We naturally crave scientific information to make sense of our world turned upside down by COVID-19. Since Ontario’s politically driven response rarely provides scientific rationale for decisions, top experts either have no voice or are relegated to media or social media to express their concerns. Frustration is growing among Ontario’s burned-out healthcare workers.
In the United Kingdom, the government’s disorganized response and lack of transparency led to the formation of the Independent Sage, a group of prominent medical scientists providing non-government, publicly facing advice on the U.K.’s response to COVID-19. While a collaborative model would be preferable, a similar group might be required in Ontario.

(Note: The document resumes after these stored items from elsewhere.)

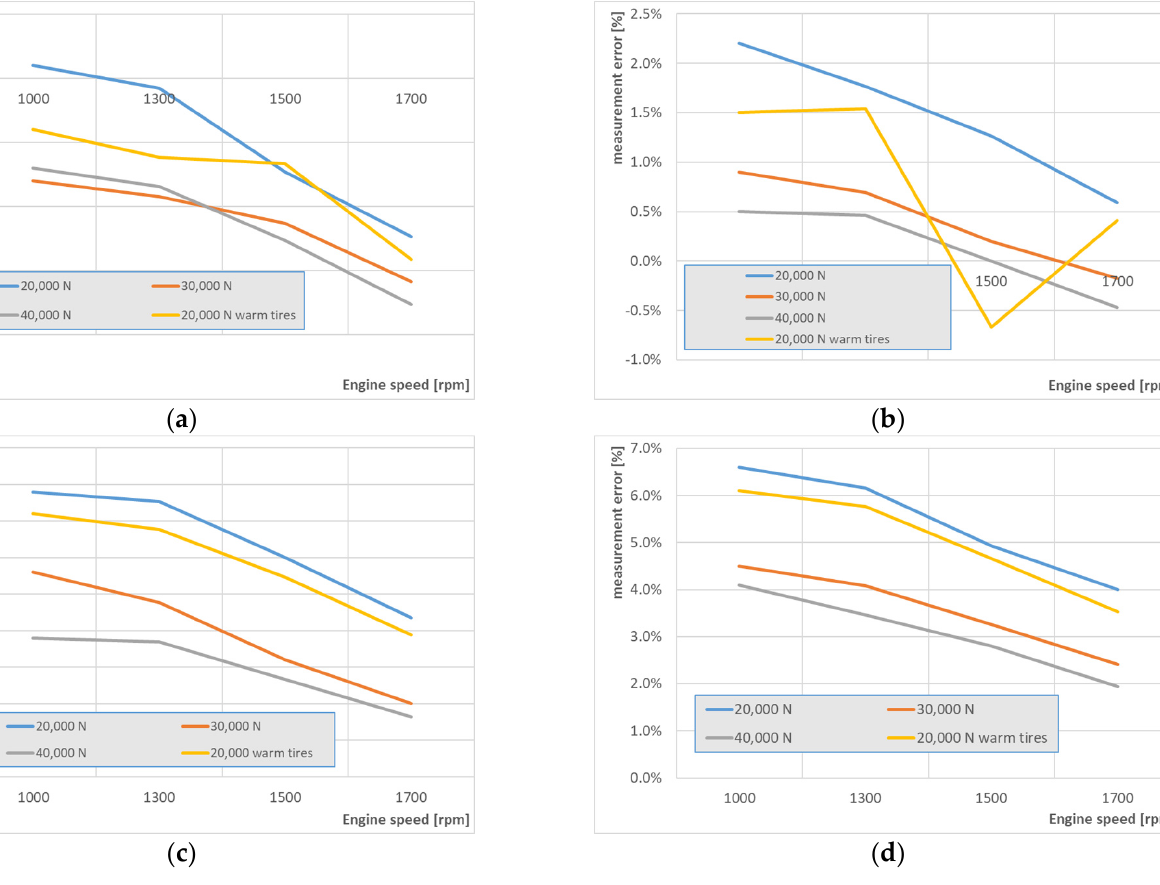
Figure 10. Graphs of errors resulting from the tire slipping on the roll for different rpm depend on engine load: ( a ) 25%, ( b ) 50%, ( c ) 75%, ( d ) 100% (authors’ source).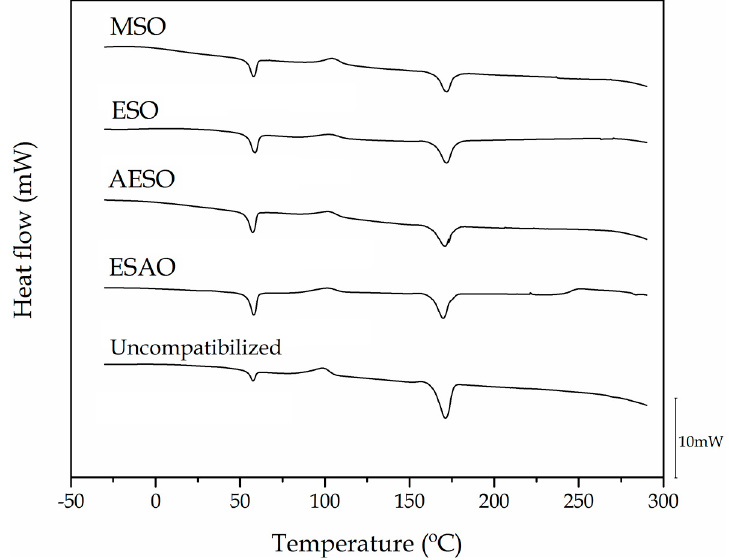
Figure 3. Comparative differential scanning calorimetry (DSC) thermograms (2nd heating) of PLA 60 /PHB 10 /PCL 30 blend with different compatibilizers.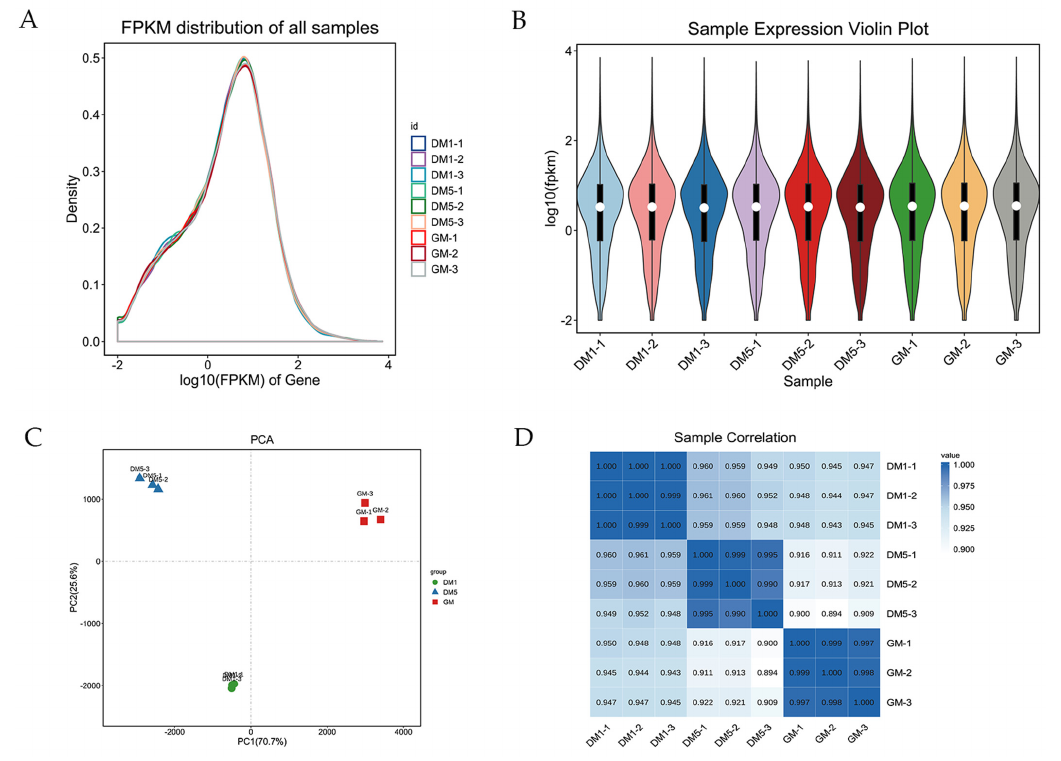
Figure 2. Expression analysis of the mRNA. ( A ) The density distribution of mRNAs was according to log10 (FPKM); ( B ) the nine sample expressions of GM − 1, GM − 2, GM − 3, DM1 − 1, DM1 − 2, DM1 − 3, DM5 − 1, DM5 − 2, of DM5 − 3 in a violin plot, which was replaced by log10(FPKM); ( C ) the PCA analysis of 9 samples; ( D ) the sample relationship cluster analysis.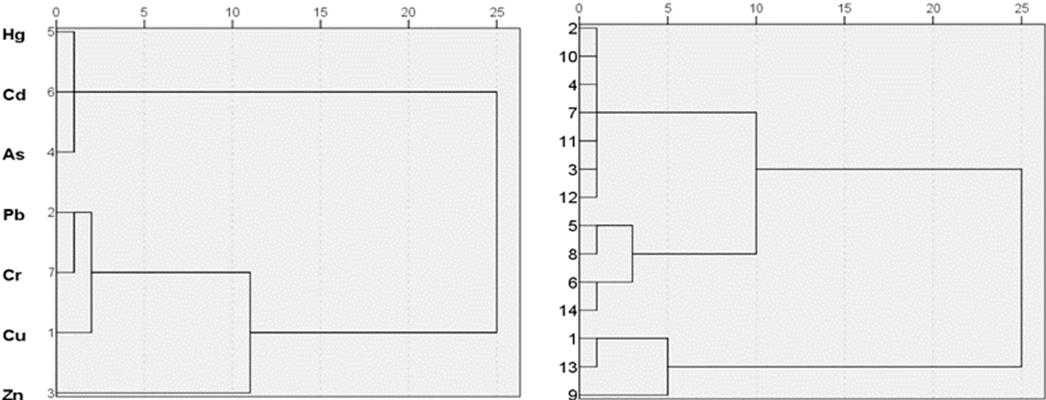
Figure 5. Cluster analysis results in 2012.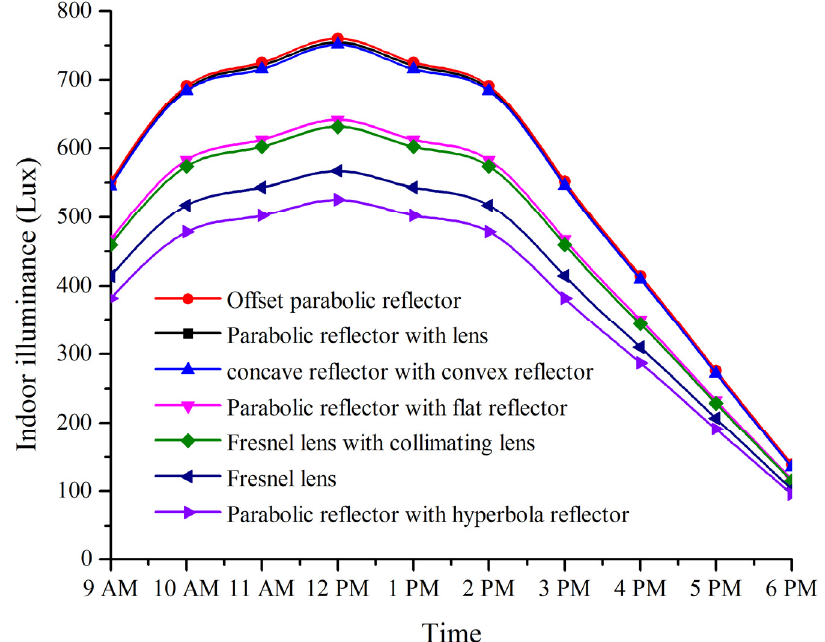
Figure 9. Indoor illuminance on the working plane at different times of the day using different daylighting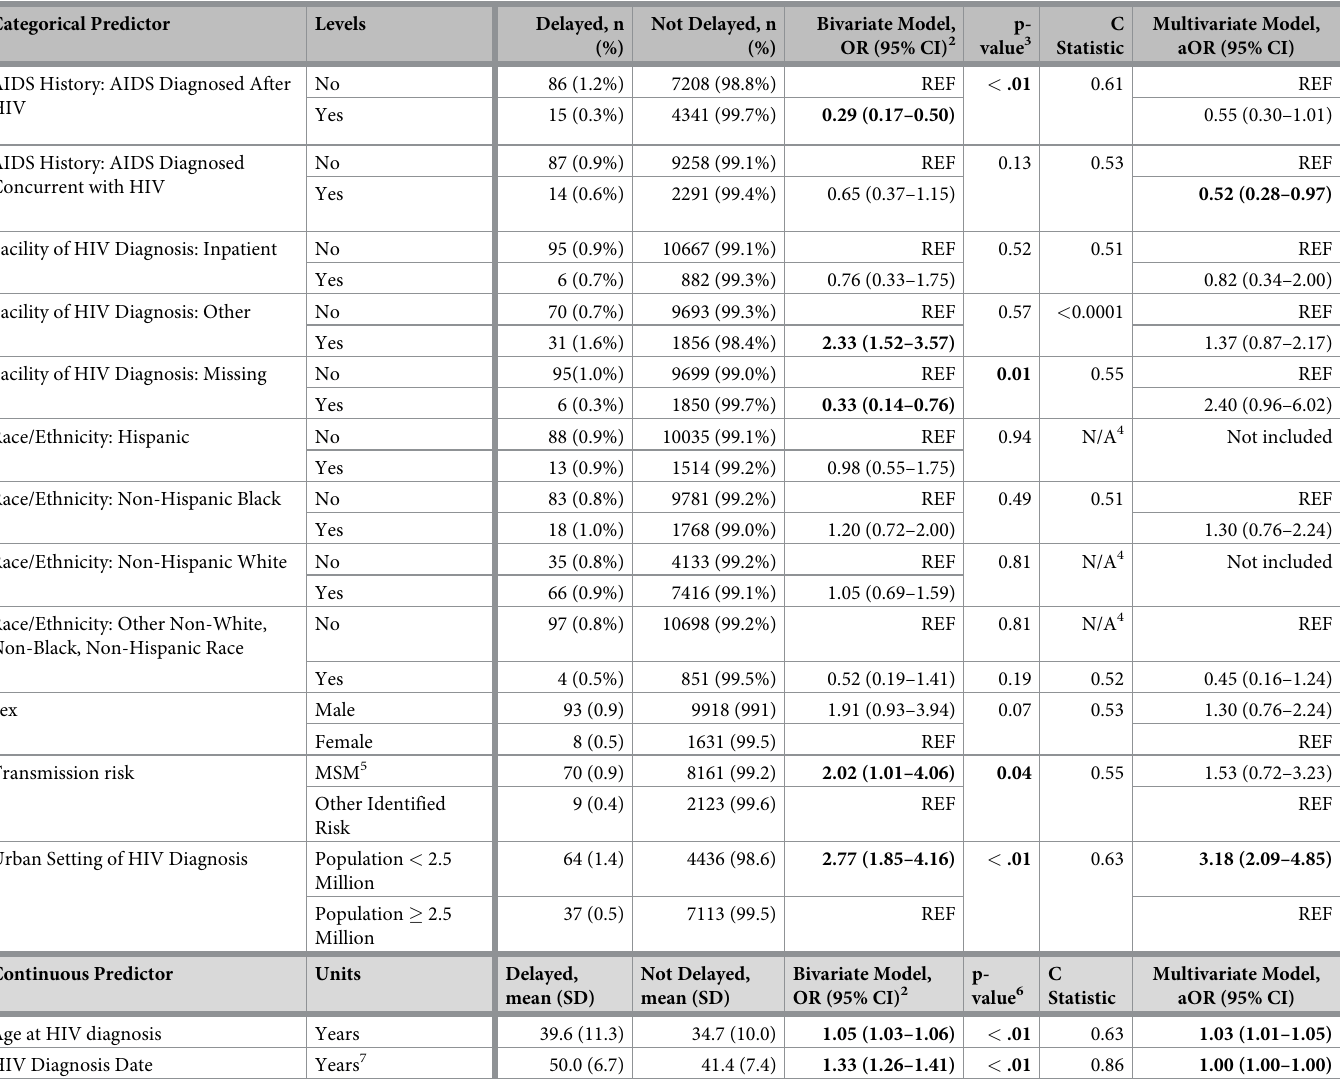
Table 2. Bivariate and multivariate associations between potential predictors and HIV case reporting delay using pooled data from Washington State, Case-Surveil- lance-Based Sampling demonstration project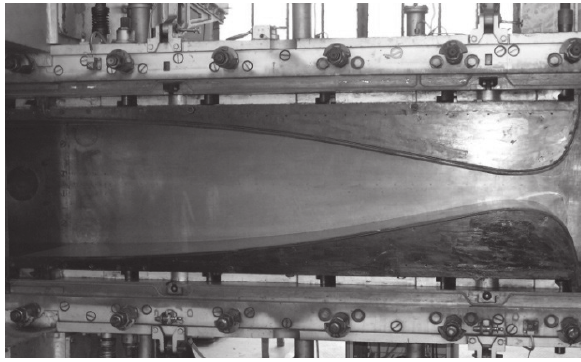
Figure 8. View of the WT nozzle inserts that helps maintain the Mach number M =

As the combination of a second wave of COVID-19 and influenza threatens our healthcare capacity, a single and powerful change needs to be made – recognize the magnitude of the crisis, accept Ontario’s internal deficiencies and bring science to the forefront of our response. Assemble a team of 10-12 of Ontario’s top virologists, epidemiologists and infection prevention and control physicians and add them to the COVID-19 Provincial Command Table. Give this team a direct public voice to restore appropriate balance, transparency and public trust to Ontario’s COVID response.
Many of our shortcomings on timing and depth of lockdown, implementation of a strong test-trace-isolate system, response to long-term care and farm outbreaks, universal masking and, most recently, school re-openings and overwhelmed testing centres could have been lessened with clear, expert-led scientific guidance.
The Ford government’s greatest failing in this pandemic has been to try to keep complete control of the COVID-19 response and the public messaging. True leadership would be stepping back, recognizing areas of weakness and appointing a public-facing COVID advisory committee that is not beholden to the government.
The stakes are high. The second wave of this once-in-a-lifetime global health crisis has already begun in Ontario.
It is time to promote our top medical scientists and truly listen to the experts.